Lines in the listing below containing the string "text" are to be identified and copied.

○ ○ ○ ○

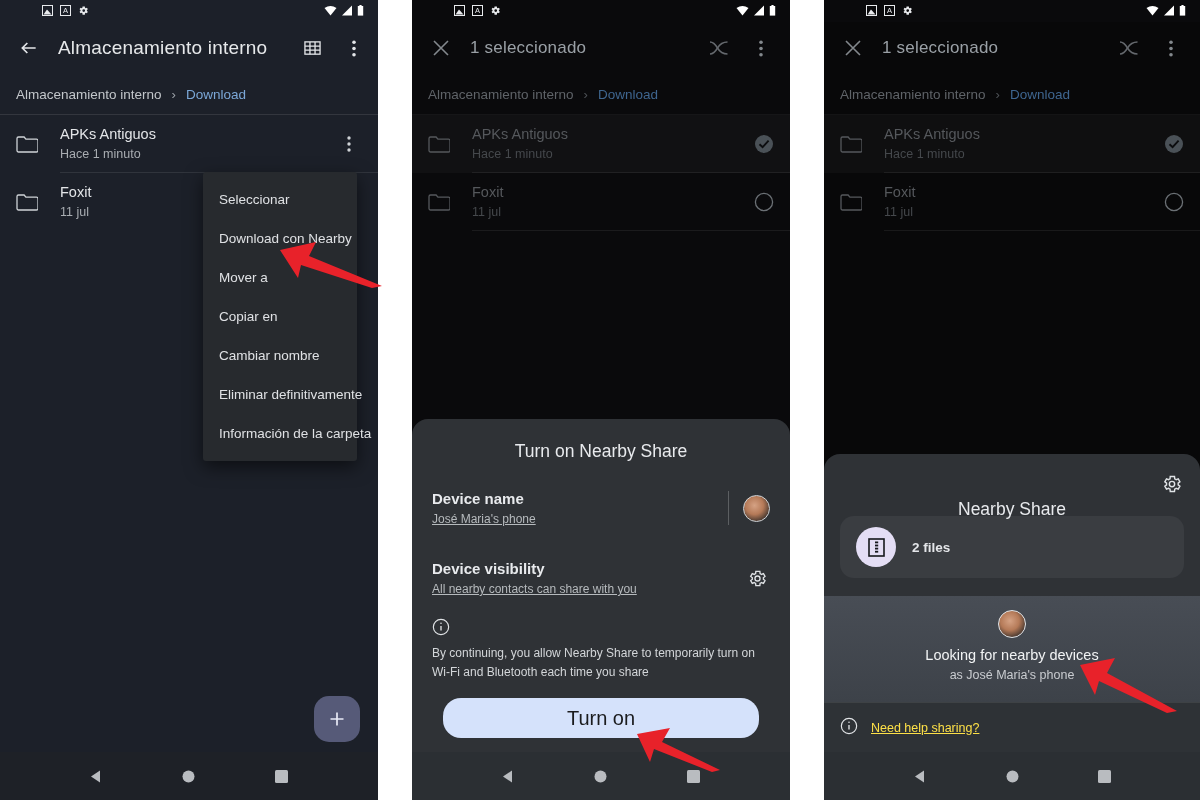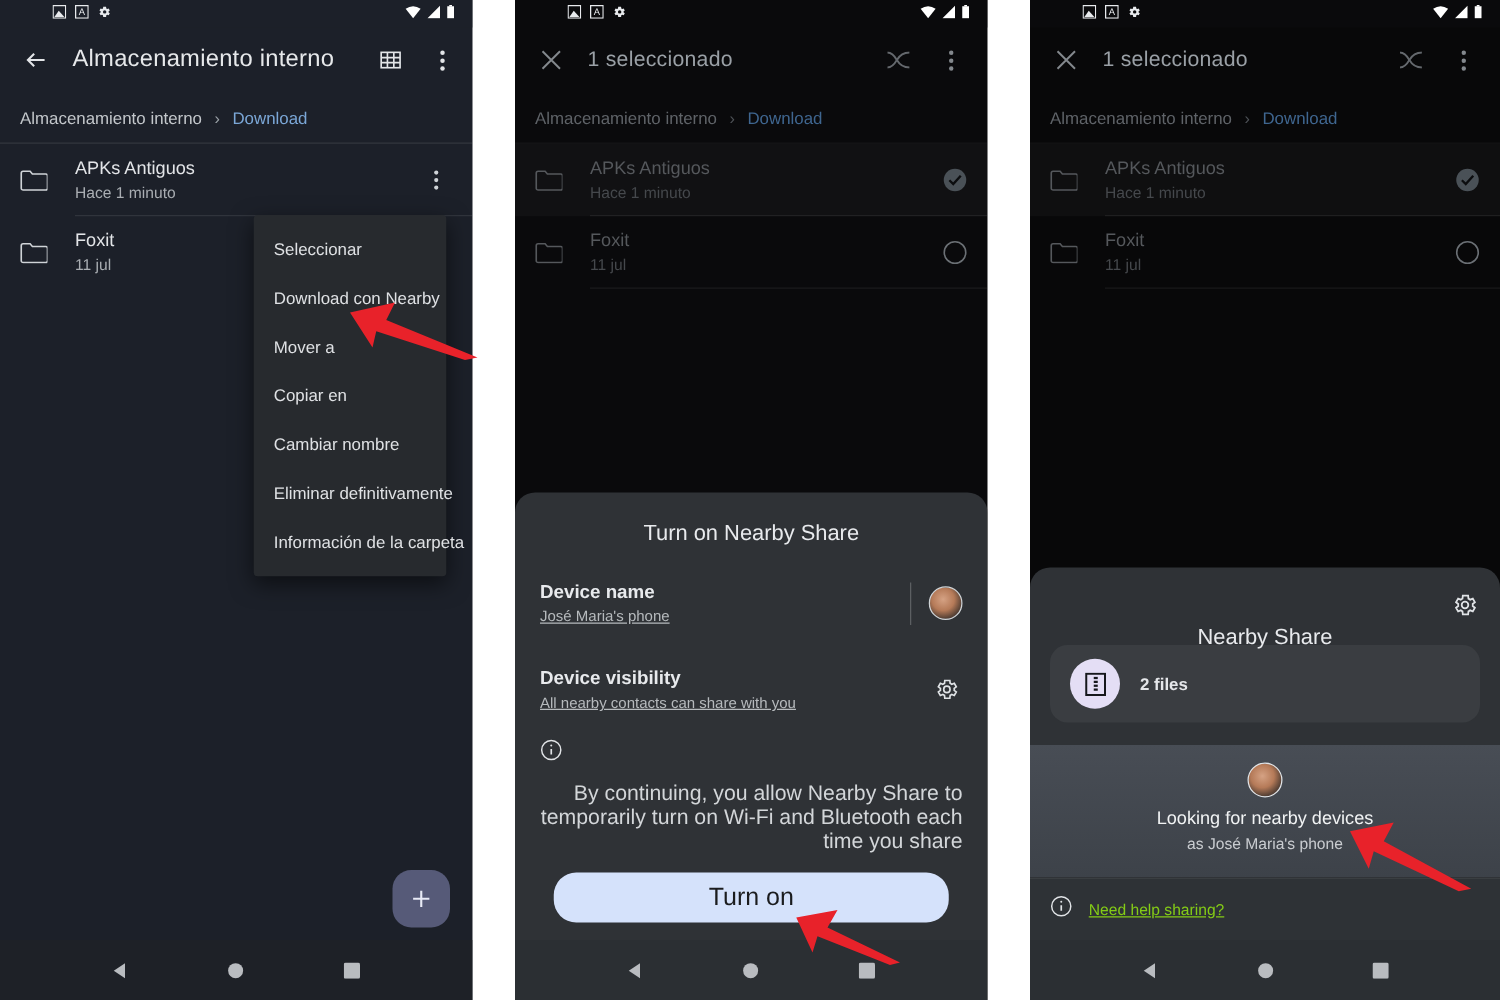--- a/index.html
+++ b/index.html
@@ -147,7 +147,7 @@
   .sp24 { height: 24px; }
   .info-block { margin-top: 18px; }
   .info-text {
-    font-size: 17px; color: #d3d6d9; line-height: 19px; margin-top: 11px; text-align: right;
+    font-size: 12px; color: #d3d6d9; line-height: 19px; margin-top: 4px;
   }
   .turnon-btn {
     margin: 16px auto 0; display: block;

○ ○ ○ ○

== TASK ANSWER ==
   .info-text {
-    font-size: 17px; color: #d3d6d9; line-height: 19px; margin-top: 11px; text-align: right;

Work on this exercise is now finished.